WHAT THE TASK REQUIRES
Across the material below, how many lines hold the word "hand"? Only the number should be given.

SUPPLIED INFORMATION
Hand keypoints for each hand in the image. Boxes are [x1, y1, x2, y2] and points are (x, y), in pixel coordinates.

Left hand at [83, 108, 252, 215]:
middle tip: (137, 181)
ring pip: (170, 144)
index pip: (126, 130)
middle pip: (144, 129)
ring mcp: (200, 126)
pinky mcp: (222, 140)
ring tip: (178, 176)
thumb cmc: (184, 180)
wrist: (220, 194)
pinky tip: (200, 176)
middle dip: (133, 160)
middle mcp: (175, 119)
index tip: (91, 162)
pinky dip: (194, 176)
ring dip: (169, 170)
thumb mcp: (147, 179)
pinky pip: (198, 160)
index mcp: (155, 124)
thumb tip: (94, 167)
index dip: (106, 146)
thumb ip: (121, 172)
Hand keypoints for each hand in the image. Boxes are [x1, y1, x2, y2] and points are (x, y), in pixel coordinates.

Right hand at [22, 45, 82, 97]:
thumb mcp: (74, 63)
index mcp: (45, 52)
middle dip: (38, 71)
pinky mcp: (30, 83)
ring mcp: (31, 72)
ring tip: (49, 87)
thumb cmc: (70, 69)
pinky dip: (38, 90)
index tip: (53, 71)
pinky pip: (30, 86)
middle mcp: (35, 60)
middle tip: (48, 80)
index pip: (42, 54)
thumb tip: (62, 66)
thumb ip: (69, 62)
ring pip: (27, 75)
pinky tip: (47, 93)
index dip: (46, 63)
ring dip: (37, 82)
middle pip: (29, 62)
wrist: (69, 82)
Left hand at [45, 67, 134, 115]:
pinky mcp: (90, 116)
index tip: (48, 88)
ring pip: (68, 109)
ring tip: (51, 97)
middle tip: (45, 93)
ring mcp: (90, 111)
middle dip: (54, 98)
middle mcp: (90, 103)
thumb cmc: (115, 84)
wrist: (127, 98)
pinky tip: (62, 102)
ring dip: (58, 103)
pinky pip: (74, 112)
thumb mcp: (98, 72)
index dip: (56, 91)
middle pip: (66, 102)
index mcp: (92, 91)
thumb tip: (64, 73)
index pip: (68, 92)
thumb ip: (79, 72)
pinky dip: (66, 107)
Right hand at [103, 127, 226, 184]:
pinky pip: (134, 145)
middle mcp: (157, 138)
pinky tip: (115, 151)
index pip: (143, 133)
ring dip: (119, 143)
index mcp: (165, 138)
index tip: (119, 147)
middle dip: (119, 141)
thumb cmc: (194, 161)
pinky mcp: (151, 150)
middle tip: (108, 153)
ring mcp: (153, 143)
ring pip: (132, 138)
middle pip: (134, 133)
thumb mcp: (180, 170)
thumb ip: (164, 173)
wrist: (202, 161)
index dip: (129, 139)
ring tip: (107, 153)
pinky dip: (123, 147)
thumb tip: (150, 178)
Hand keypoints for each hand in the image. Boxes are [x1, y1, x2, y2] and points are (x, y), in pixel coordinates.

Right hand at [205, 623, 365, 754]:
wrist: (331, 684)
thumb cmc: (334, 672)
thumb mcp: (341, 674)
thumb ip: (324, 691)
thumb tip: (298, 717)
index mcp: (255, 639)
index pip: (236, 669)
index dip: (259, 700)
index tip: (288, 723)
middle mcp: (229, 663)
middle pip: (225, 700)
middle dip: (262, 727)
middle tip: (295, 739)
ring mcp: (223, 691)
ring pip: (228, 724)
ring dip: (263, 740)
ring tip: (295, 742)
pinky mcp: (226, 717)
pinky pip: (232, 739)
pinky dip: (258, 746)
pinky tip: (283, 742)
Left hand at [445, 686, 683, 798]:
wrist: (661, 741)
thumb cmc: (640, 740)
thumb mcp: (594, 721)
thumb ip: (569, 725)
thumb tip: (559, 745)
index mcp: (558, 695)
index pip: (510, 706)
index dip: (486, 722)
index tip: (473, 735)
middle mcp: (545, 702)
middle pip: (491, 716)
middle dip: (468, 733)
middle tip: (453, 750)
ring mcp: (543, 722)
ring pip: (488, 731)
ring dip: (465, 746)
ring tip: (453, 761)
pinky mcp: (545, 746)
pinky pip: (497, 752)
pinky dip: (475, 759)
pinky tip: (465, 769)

RESULT FOR THIS TASK
9